§ ACTIVITY
Reproduce each record exactly, but exclude every picture.

***** DATA EXTRACT *****

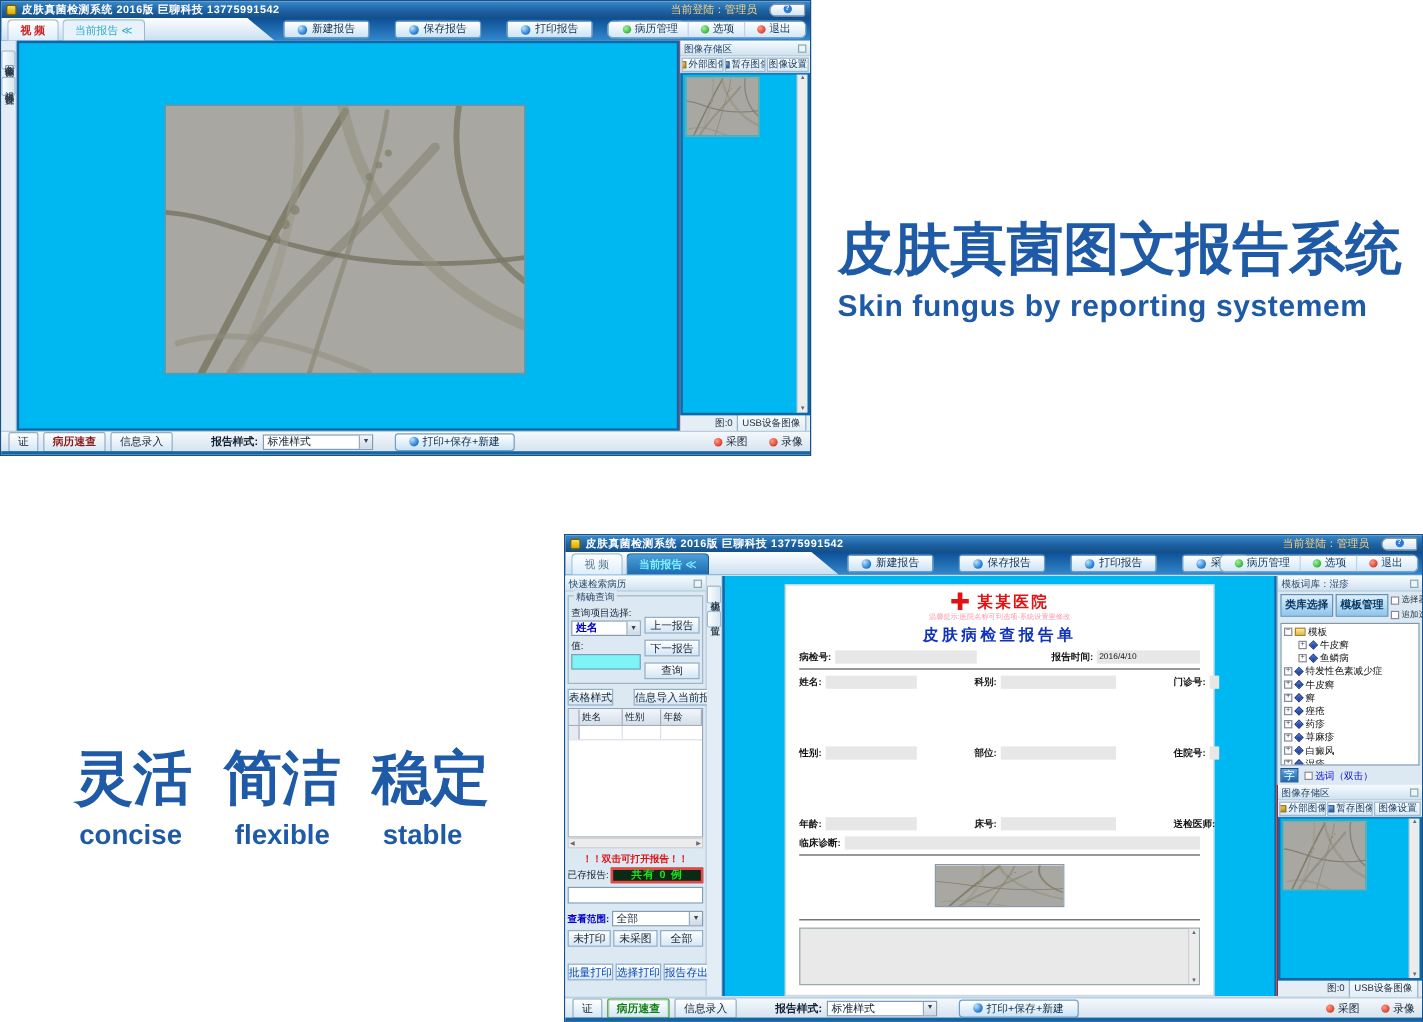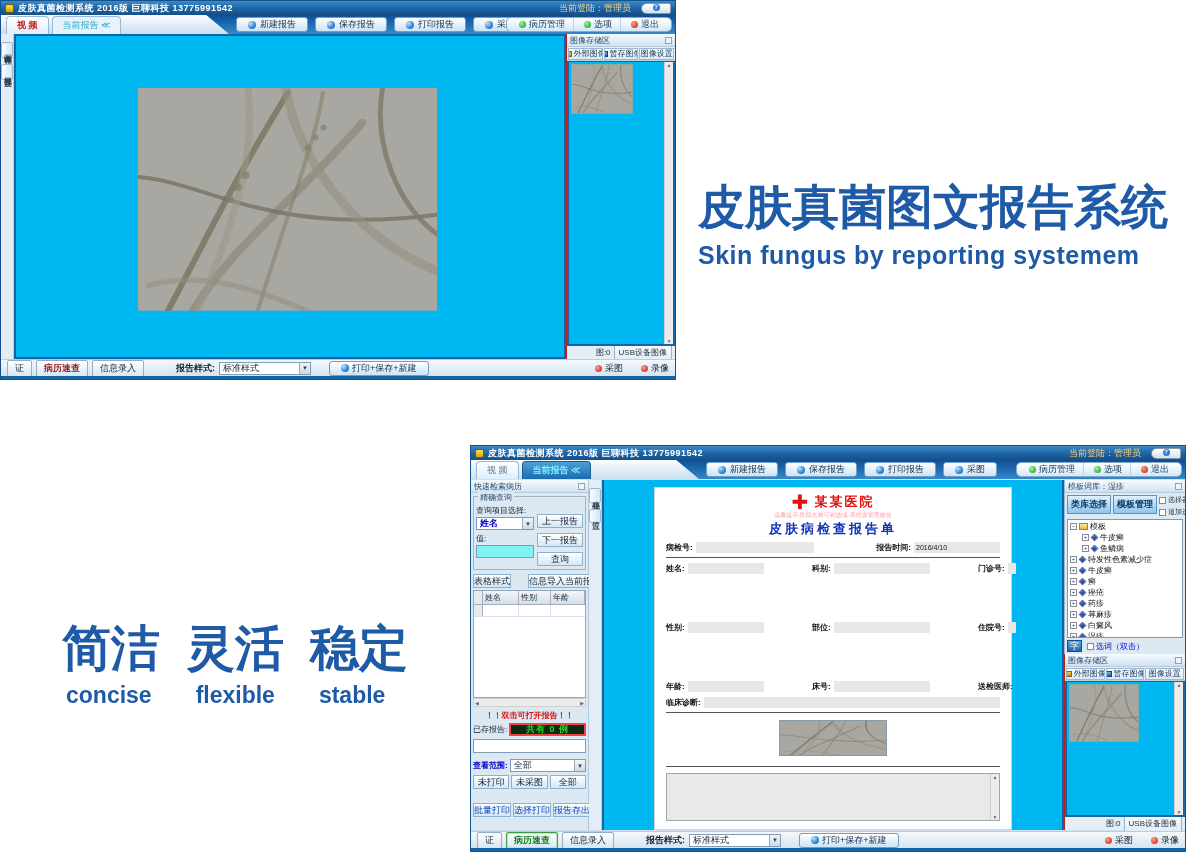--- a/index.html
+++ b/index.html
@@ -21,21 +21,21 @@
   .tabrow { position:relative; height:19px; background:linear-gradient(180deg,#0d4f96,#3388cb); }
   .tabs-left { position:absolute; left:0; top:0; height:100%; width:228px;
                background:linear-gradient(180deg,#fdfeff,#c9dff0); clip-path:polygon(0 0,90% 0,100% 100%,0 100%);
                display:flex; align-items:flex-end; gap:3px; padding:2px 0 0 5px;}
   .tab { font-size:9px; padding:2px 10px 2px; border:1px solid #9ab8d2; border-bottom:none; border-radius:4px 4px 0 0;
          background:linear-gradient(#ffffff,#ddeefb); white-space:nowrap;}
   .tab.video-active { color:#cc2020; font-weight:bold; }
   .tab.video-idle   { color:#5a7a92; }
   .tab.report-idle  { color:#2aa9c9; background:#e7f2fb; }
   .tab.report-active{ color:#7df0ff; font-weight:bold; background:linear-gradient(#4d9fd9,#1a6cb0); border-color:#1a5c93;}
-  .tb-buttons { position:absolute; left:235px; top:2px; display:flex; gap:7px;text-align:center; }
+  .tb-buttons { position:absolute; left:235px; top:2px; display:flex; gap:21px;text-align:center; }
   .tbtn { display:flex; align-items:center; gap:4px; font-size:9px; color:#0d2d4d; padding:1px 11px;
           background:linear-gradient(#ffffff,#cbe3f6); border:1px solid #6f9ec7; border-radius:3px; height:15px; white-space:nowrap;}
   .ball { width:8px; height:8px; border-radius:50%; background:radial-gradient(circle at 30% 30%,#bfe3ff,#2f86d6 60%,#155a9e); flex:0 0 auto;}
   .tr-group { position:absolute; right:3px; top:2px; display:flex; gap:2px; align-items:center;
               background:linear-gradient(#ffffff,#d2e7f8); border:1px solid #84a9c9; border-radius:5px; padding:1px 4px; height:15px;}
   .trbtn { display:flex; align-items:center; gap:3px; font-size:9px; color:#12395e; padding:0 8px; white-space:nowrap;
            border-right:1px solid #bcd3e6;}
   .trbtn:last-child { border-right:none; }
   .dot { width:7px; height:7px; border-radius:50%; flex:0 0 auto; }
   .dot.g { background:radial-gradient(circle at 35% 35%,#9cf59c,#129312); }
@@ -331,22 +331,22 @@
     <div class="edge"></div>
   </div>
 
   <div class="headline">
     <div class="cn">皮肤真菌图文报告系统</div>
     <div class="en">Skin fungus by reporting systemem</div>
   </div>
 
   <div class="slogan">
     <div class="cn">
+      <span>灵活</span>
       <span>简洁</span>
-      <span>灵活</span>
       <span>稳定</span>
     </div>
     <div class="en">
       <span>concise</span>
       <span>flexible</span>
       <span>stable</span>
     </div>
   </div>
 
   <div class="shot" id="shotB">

*****

§ EXERCISE RESULT
--- a/index.html
+++ b/index.html
@@ -21,21 +21,21 @@
   .tabrow { position:relative; height:19px; background:linear-gradient(180deg,#0d4f96,#3388cb); }
   .tabs-left { position:absolute; left:0; top:0; height:100%; width:228px;
                background:linear-gradient(180deg,#fdfeff,#c9dff0); clip-path:polygon(0 0,90% 0,100% 100%,0 100%);
                display:flex; align-items:flex-end; gap:3px; padding:2px 0 0 5px;}
   .tab { font-size:9px; padding:2px 10px 2px; border:1px solid #9ab8d2; border-bottom:none; border-radius:4px 4px 0 0;
          background:linear-gradient(#ffffff,#ddeefb); white-space:nowrap;}
   .tab.video-active { color:#cc2020; font-weight:bold; }
   .tab.video-idle   { color:#5a7a92; }
   .tab.report-idle  { color:#2aa9c9; background:#e7f2fb; }
   .tab.report-active{ color:#7df0ff; font-weight:bold; background:linear-gradient(#4d9fd9,#1a6cb0); border-color:#1a5c93;}
-  .tb-buttons { position:absolute; left:235px; top:2px; display:flex; gap:7px;text-align:center; }
+  .tb-buttons { position:absolute; left:235px; top:2px; display:flex; gap:21px;text-align:center; }
   .tbtn { display:flex; align-items:center; gap:4px; font-size:9px; color:#0d2d4d; padding:1px 11px;
           background:linear-gradient(#ffffff,#cbe3f6); border:1px solid #6f9ec7; border-radius:3px; height:15px; white-space:nowrap;}
   .ball { width:8px; height:8px; border-radius:50%; background:radial-gradient(circle at 30% 30%,#bfe3ff,#2f86d6 60%,#155a9e); flex:0 0 auto;}
   .tr-group { position:absolute; right:3px; top:2px; display:flex; gap:2px; align-items:center;
               background:linear-gradient(#ffffff,#d2e7f8); border:1px solid #84a9c9; border-radius:5px; padding:1px 4px; height:15px;}
   .trbtn { display:flex; align-items:center; gap:3px; font-size:9px; color:#12395e; padding:0 8px; white-space:nowrap;
            border-right:1px solid #bcd3e6;}
   .trbtn:last-child { border-right:none; }
   .dot { width:7px; height:7px; border-radius:50%; flex:0 0 auto; }
   .dot.g { background:radial-gradient(circle at 35% 35%,#9cf59c,#129312); }
@@ -331,22 +331,22 @@
     <div class="edge"></div>
   </div>
 
   <div class="headline">
     <div class="cn">皮肤真菌图文报告系统</div>
     <div class="en">Skin fungus by reporting systemem</div>
   </div>
 
   <div class="slogan">
     <div class="cn">
+      <span>灵活</span>
       <span>简洁</span>
-      <span>灵活</span>
       <span>稳定</span>
     </div>
     <div class="en">
       <span>concise</span>
       <span>flexible</span>
       <span>stable</span>
     </div>
   </div>
 
   <div class="shot" id="shotB">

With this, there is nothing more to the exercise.